- [Required action]: Transcribe the data exactly, stopping after the "index tip: (367, 310)" line.

[Human keypoint data]
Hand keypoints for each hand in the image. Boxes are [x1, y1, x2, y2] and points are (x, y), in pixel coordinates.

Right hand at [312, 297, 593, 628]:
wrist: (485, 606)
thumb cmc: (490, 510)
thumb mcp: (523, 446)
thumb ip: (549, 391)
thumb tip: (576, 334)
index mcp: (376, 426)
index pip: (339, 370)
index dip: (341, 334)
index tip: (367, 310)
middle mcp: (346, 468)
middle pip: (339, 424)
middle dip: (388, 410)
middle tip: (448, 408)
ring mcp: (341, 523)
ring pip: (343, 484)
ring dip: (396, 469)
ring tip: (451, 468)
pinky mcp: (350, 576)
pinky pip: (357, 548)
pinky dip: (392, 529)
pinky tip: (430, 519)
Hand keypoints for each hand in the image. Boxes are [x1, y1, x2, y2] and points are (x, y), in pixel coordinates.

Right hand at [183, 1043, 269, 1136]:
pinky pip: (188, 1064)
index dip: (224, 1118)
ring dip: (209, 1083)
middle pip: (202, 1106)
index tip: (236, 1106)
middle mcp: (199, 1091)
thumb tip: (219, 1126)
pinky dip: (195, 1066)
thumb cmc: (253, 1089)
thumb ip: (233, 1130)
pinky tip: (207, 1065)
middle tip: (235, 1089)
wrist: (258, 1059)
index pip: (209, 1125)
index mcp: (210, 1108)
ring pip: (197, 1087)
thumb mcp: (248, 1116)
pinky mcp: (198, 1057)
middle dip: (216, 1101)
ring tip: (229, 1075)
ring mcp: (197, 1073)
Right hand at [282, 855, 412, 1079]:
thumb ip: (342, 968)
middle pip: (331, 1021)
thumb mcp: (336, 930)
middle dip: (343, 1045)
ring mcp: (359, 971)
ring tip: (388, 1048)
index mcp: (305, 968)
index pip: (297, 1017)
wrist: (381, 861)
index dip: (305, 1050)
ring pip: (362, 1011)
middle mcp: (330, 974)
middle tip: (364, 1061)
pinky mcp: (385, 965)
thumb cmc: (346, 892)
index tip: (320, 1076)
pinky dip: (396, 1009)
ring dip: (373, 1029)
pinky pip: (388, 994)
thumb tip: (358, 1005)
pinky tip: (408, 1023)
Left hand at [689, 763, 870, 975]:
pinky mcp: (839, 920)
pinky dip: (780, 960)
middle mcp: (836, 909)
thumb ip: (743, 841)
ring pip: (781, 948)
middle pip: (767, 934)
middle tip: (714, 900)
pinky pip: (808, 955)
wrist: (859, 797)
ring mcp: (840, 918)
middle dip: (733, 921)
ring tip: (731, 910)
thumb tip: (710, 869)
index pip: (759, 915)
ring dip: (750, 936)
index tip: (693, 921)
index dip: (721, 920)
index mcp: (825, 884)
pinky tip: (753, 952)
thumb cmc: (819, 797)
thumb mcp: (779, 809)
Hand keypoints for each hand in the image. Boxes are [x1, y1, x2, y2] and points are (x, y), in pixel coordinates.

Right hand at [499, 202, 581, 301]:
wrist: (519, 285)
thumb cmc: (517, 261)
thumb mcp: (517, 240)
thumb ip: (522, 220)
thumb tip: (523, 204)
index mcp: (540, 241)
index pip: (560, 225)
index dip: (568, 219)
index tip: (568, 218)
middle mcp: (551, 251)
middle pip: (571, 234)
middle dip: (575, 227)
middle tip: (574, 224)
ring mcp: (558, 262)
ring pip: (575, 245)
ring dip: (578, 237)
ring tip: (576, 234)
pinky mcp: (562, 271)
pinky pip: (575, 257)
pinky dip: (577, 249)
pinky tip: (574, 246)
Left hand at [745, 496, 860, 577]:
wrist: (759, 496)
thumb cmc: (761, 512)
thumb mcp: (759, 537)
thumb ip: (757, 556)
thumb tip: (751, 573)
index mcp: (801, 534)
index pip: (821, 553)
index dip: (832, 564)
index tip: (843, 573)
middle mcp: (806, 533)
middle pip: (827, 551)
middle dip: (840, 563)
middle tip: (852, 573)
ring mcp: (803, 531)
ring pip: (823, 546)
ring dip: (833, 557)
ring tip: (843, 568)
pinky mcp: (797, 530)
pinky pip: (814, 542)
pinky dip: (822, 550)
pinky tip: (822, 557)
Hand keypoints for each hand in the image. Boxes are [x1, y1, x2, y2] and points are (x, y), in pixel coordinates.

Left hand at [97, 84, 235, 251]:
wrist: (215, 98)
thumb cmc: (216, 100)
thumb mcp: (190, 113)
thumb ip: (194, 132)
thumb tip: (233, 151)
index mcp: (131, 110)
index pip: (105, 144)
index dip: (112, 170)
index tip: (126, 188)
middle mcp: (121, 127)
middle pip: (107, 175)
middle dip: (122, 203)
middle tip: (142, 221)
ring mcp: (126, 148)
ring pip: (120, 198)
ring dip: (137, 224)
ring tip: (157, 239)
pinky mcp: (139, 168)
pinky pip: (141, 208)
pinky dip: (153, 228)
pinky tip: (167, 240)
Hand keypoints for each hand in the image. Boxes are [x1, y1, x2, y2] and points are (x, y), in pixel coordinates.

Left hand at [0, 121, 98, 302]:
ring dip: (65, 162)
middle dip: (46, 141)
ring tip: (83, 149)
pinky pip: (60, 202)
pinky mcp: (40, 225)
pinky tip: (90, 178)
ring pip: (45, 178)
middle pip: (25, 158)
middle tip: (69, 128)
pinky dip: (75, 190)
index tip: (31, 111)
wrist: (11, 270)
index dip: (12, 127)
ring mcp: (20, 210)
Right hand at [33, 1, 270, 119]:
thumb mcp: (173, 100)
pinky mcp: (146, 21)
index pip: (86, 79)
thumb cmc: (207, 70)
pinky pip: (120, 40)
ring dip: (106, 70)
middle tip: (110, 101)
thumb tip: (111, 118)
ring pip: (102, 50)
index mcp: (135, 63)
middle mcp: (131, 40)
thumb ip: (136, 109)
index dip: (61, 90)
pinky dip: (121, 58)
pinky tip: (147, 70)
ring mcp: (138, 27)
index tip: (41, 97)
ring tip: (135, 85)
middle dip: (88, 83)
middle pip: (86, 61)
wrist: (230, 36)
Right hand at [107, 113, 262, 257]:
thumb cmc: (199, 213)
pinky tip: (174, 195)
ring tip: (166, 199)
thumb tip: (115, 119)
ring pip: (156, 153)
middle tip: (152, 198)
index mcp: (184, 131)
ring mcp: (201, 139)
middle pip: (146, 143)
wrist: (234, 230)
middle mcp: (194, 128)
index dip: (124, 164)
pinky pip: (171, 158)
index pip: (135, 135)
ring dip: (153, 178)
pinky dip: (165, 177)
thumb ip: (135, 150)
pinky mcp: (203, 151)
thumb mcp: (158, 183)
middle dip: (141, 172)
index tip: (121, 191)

- [Exercise response]:
Hand keypoints for each hand in the image. Boxes are [x1, y1, x2, y2] and points are (x, y), in pixel coordinates.

Right hand at [312, 297, 593, 628]:
wrist: (485, 606)
thumb cmc: (490, 510)
thumb mcp: (523, 446)
thumb ip: (549, 391)
thumb tip: (576, 334)
index mcp: (376, 426)
index pip: (339, 370)
index dip: (341, 334)
index tip: (367, 310)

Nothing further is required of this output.